Aiming to make DevOps easier, Microsoft will debut a newly renamed Visual Studio Team Services, formerly known as Visual Studio Online.

"Everyone thinks it's an online IDE, but it's not -- it's a set of DevOps services," Harry said.

Included in the renamed and updated offering are features such as a new Team Foundation plugin for IntelliJ IDEA and previews of extensions for code search, package management and release management. A new customizable build service and dashboards reflecting team progress are part of the package as well.

A new extension to Microsoft's HockeyApp platform, meanwhile, enables developers to extend their existing DevOps workflow to their mobile apps, Harry pointed out.

Microsoft is announcing that Team Foundation Server 2015 Update 1 will become available on November 30, featuring a raft of new features, including dashboards that provide visibility into a team’s progress on work, code, tests and builds along with Git and Team Foundation Version Control in the same team project.

Azure Service Fabric and Azure Dev/Test Labs are both now in public preview, while release candidates for .NET Core 5 and ASP.NET 5 are now available for Linux, Windows and OS X.

Also of particular note for enterprises is that Microsoft is releasing a new, open-source beta version of Visual Studio Code, an advanced code editor that runs on Linux, OS X and Windows.

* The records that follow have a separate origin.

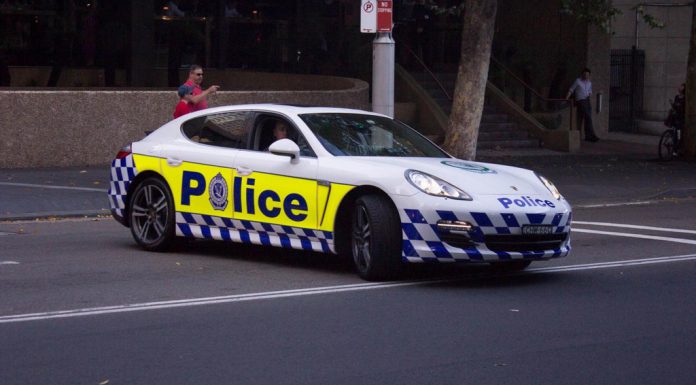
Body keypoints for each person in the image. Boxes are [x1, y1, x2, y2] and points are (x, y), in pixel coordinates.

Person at [566, 68, 599, 142]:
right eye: (584, 74)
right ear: (582, 74)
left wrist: (589, 94)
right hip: (580, 100)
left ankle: (587, 136)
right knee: (588, 116)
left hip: (587, 100)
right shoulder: (578, 81)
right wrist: (566, 97)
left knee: (585, 117)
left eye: (587, 75)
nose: (586, 76)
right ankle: (592, 135)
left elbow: (590, 91)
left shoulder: (589, 83)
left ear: (589, 75)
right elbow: (571, 89)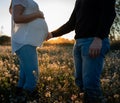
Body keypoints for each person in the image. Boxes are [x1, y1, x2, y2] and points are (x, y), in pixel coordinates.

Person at [47, 0, 116, 103]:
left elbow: (109, 13)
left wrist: (98, 38)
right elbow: (71, 23)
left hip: (93, 41)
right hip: (78, 43)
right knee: (79, 81)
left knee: (90, 85)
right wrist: (52, 34)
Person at [9, 0, 48, 101]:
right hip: (24, 42)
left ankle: (17, 97)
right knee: (33, 78)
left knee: (24, 76)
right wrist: (37, 14)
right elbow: (17, 18)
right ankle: (25, 99)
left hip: (26, 41)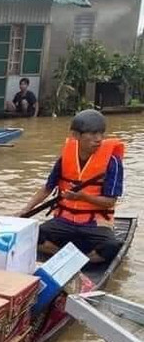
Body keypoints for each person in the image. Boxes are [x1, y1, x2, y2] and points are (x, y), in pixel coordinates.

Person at [23, 109, 124, 264]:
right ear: (76, 135)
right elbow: (47, 189)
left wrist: (83, 197)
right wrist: (25, 209)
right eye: (92, 134)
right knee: (32, 235)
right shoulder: (65, 159)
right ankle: (67, 257)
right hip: (64, 221)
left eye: (101, 133)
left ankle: (81, 261)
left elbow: (110, 202)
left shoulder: (113, 162)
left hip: (95, 224)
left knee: (111, 247)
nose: (98, 139)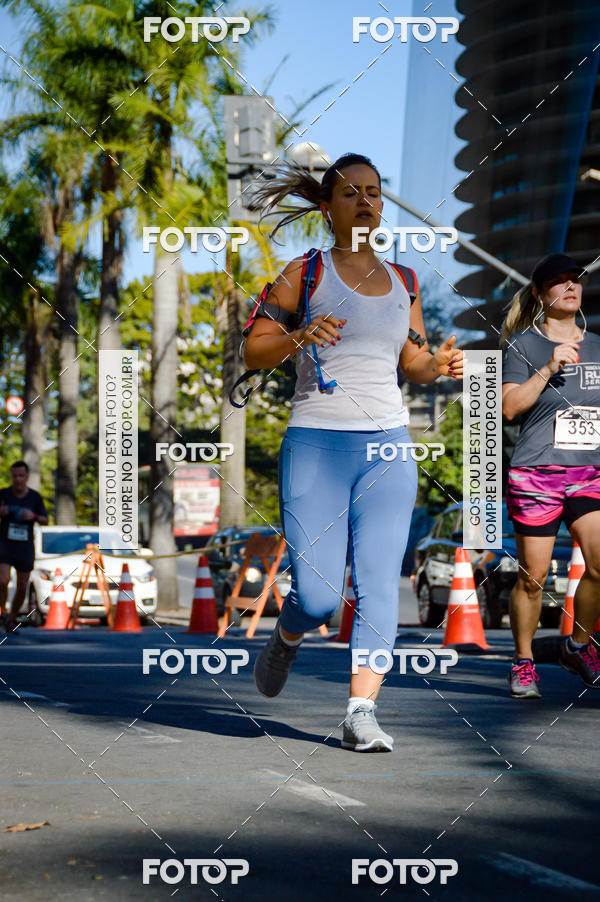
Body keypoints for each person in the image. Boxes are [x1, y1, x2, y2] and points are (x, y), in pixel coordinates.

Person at [245, 153, 463, 751]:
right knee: (316, 595)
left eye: (373, 192)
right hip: (317, 441)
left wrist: (437, 365)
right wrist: (298, 334)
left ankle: (360, 710)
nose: (365, 201)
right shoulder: (304, 272)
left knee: (376, 582)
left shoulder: (405, 281)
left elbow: (412, 361)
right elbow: (254, 352)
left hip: (389, 447)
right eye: (350, 193)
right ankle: (287, 633)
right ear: (327, 207)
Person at [502, 253, 600, 697]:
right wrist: (549, 367)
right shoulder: (523, 345)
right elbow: (508, 407)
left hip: (590, 471)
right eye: (559, 282)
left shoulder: (598, 344)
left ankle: (577, 645)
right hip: (537, 471)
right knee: (533, 577)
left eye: (575, 280)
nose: (570, 286)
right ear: (541, 294)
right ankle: (523, 662)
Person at [0, 461, 48, 630]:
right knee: (2, 580)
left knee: (22, 587)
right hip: (5, 544)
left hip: (25, 547)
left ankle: (11, 617)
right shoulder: (4, 494)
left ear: (27, 477)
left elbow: (45, 520)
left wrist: (33, 515)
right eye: (15, 476)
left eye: (21, 476)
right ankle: (3, 613)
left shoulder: (34, 497)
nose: (18, 479)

Along with it comes a new extension model, including a gallery of extensions that add extra features, themes and language support.

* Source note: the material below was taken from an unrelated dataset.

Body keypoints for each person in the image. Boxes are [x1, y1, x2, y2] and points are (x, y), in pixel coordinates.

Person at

For example, "someone has built a full Go development environment around Visual Studio Code," Harry said. "It's a full edit-compile-debug loop inside Visual Studio Code."

Visual Studio Code has been already downloaded more than 1 million times in preview, Microsoft said. It's now available on GitHub.

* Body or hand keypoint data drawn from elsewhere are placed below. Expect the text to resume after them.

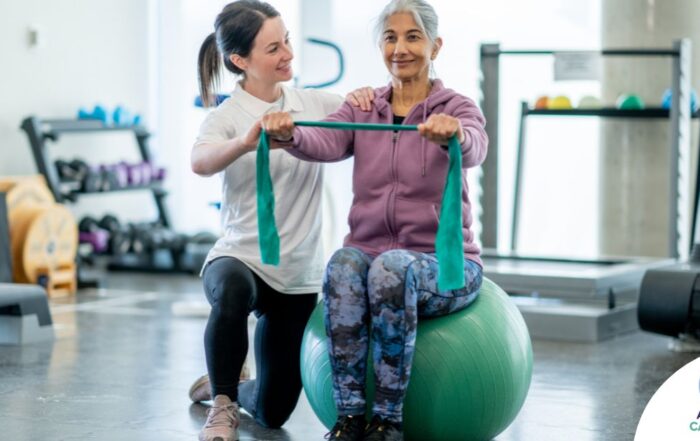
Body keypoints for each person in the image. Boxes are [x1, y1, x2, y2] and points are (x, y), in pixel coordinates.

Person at [261, 0, 488, 440]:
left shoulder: (456, 107)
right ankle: (349, 419)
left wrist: (454, 134)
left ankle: (387, 422)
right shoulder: (364, 107)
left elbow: (477, 145)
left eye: (412, 36)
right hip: (373, 260)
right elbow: (323, 138)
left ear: (435, 45)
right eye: (390, 37)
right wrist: (290, 133)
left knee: (390, 269)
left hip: (445, 268)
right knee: (345, 263)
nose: (399, 48)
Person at [190, 2, 372, 440]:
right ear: (240, 61)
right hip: (241, 257)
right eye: (274, 47)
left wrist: (368, 98)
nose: (288, 52)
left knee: (273, 412)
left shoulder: (314, 103)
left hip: (296, 274)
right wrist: (244, 142)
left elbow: (365, 114)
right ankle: (222, 404)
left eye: (287, 39)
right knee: (231, 291)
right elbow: (199, 161)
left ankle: (223, 385)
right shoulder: (226, 117)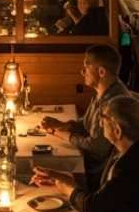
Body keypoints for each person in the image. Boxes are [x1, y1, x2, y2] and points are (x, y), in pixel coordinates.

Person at [41, 45, 132, 183]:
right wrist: (64, 125)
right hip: (90, 163)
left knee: (43, 168)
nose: (82, 71)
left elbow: (97, 148)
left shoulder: (112, 103)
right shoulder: (103, 91)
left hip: (98, 174)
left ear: (101, 72)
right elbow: (85, 124)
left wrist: (66, 135)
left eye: (86, 66)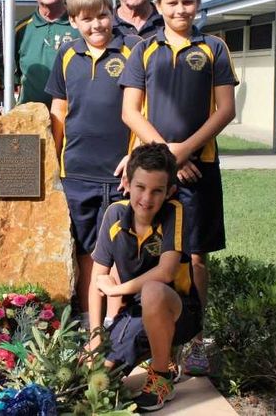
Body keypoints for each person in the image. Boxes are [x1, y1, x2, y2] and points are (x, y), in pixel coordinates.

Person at [119, 0, 238, 376]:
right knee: (151, 254)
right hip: (155, 172)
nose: (180, 9)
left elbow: (226, 109)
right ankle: (148, 337)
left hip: (199, 169)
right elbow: (130, 111)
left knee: (196, 256)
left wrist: (185, 152)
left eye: (188, 1)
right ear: (158, 5)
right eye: (172, 2)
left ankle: (198, 339)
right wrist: (169, 158)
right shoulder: (143, 50)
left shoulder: (214, 48)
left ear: (198, 4)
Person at [45, 0, 141, 324]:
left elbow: (144, 109)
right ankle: (91, 320)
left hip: (120, 173)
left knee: (120, 249)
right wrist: (52, 163)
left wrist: (136, 159)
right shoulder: (67, 55)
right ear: (73, 21)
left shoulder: (133, 50)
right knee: (86, 249)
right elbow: (59, 111)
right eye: (86, 19)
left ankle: (119, 322)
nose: (96, 25)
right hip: (77, 173)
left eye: (102, 16)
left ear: (112, 14)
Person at [88, 143, 201, 412]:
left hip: (180, 312)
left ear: (169, 192)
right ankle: (160, 355)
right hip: (134, 314)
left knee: (152, 290)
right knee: (94, 379)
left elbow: (166, 272)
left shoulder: (174, 212)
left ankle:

Visual Studio 2015 Update 1 is also expected become available at the end of this month with a variety of new features, but meanwhile a new online marketplace is making its debut this week.

The Visual Studio Marketplace offers a central place for developers to find, acquire and install extensions for Visual Studio Enterprise, Visual Studio Professional and Visual Studio Community along with Visual Studio Team Services and Visual Studio Code.

The new HockeyApp extension is available there, and so are Microsoft's new Visual Studio cloud subscriptions -- another offering being announced this week, with pricing on a monthly or annual basis.

Last but not least among the highlights from Connect, Microsoft is introducing the free Visual Studio Dev Essentials program, which serves as a portal to help developers find the Microsoft tools they need.

"We have a lot of free stuff for developers, but it's hard to find -- there's been no central way to find it all," Harry explained. "This is designed to solve that."

The program includes access to Visual Studio Community, Visual Studio Code, Visual Studio Team Services, Parallels Desktop for Mac and training services; a $25 Azure credit is coming in early 2016.